In a 1999 Sun article, she recalled that medical and nursing students could work their way through school, serving on the wards by day and taking classes at night. Some received further training at Harlem Hospital in New York City.
"Those were the days when 'penicillin' - well, the word wasn't invented," Mrs. Veney told a reporter. "I suppose you could call it primitive. But it was clean. We took care of the patients extremely well."
She later became a Provident nursing supervisor and educational director, and joined the city Health Department in 1937 as a school nurse.
"Everyone was looking for a better way of life back then, for something a little bit better than scrubbing floors," she said.
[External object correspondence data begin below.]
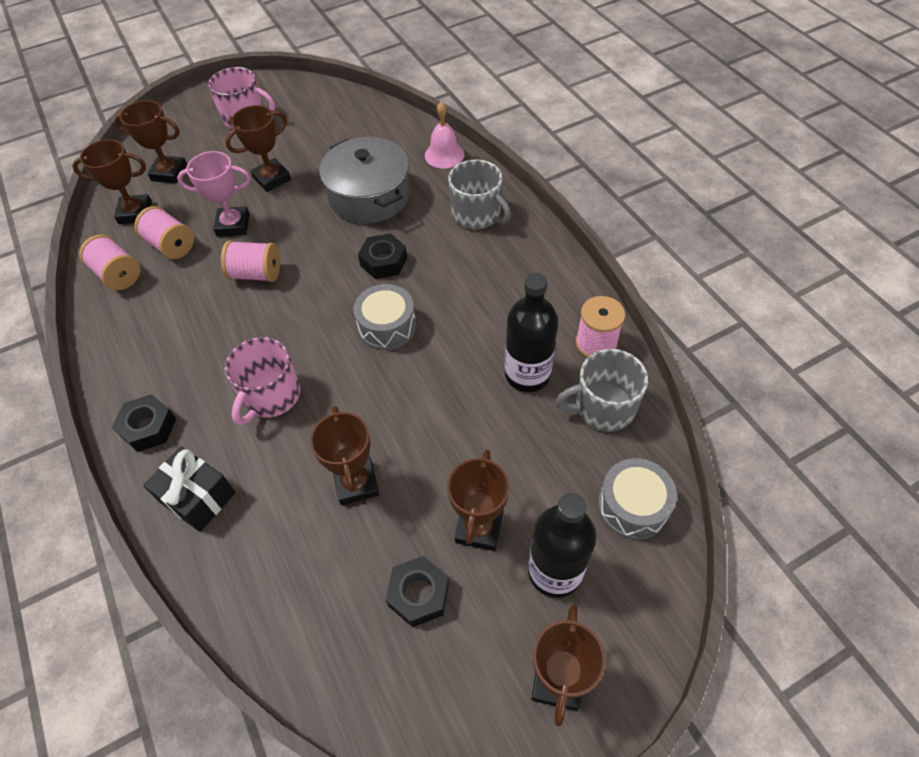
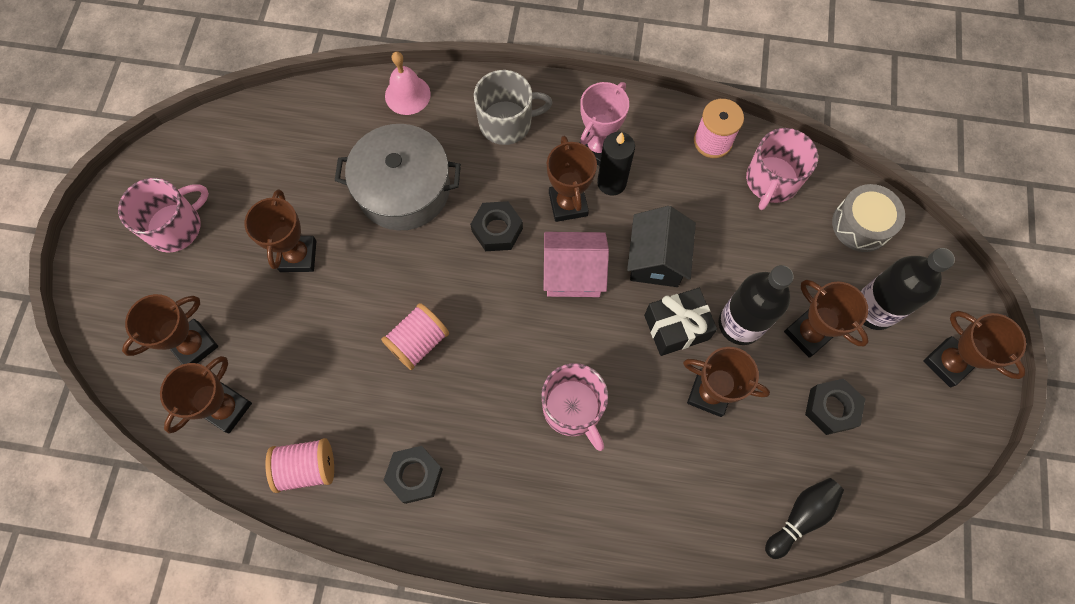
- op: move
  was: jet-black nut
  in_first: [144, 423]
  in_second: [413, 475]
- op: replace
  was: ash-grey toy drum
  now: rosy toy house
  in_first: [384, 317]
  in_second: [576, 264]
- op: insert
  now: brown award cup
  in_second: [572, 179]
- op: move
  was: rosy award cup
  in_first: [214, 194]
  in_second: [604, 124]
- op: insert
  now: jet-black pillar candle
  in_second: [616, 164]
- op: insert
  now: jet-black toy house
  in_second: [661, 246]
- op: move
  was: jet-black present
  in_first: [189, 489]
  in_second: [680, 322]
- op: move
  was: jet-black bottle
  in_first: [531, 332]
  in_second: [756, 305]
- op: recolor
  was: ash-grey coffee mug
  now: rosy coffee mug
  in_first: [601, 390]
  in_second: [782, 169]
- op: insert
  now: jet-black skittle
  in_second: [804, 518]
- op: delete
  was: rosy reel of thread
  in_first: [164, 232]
She took additional nursing courses at Columbia University and earned a bachelor's degree at what is now Morgan State University in 1950. She also earned a master's degree from New York University.
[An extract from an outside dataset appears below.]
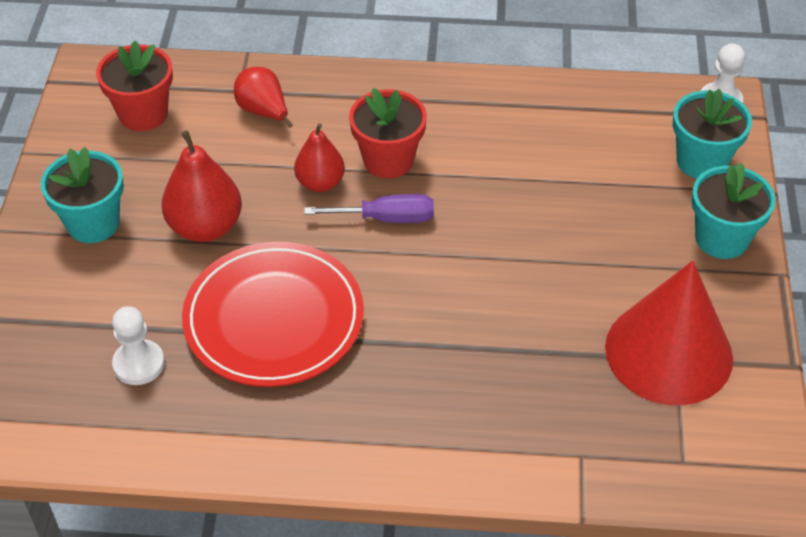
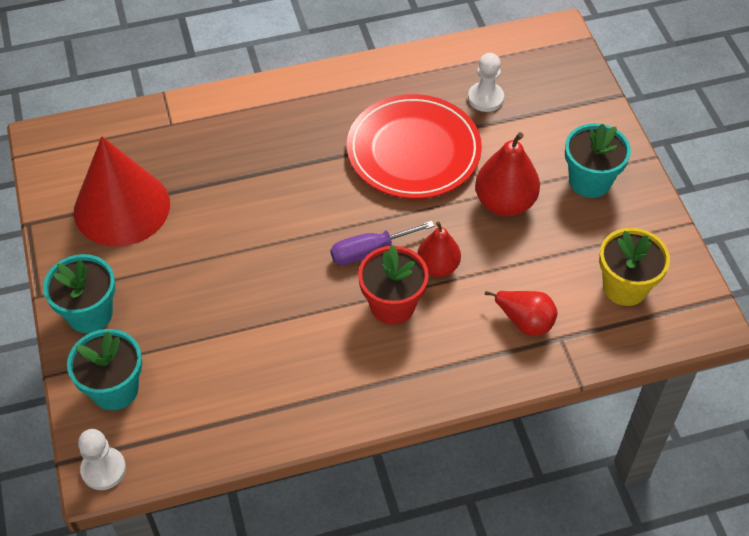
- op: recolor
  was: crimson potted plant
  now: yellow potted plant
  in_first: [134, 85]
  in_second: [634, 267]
During World War II, she was selected to take Red Cross training courses at Tuskegee Institute.
She retired in 1973 as a senior public health supervisor in the city's health department. During the 1950s, she helped in planning a more active program of health education and counseling for junior and senior high school students.
An Evening Sun article recounted her career and said she and a co-worker "shared the responsibility for assignments and work of 52 public health nurses assigned to the public and parochial schools of the city."
Mrs. Veney was one of the first African-Americans to work as a nurse at what is now the University of Maryland Medical Center.
"She told me she had been assigned to the tubercular ward at Maryland," said Thomas L. Saunders, a friend who organizes African-American heritage tours. "She would talk about the evils of segregation and how she was told to use another staircase because of her race."
Mr. Saunders recalled Mrs. Veney as "quite a lady with old-school mannerisms." He also said, "She was a brilliant woman."
Mrs. Veney was active at Camp Concern, a summer camp for city children at the old Bainbridge Naval Training Center in Cecil County. She was also a Johns Hopkins Hospital volunteer.
In 1946, she helped found what became the Provident Hospital Helene Fuld School of Nursing Alumni Association. She was later honored by the group at its ceremonies.
She was a member of the For-Win-Ash Garden Club and the mental Health Society's Golden Rule Guild. She was also active in the Alpha Wives of the Alpha Phi Alpha Fraternity.
In 1998, she was named a Living Legend during a ceremony at the Great Blacks in Wax Museum.
Services will be held at 10:30 a.m. today at Trinity Baptist Church, 1601 Druid Hill Ave., where she was a member and a past president of the Women's Guild and Flower Guild. She also worked with a church-sponsored blood pressure monitoring committee.
Survivors include another daughter, Mary Johnson of Baltimore; and four grandchildren. Her husband of 35 years, Frank R. Veney, manager of the old Lafayette Court public housing complex, died in 1968.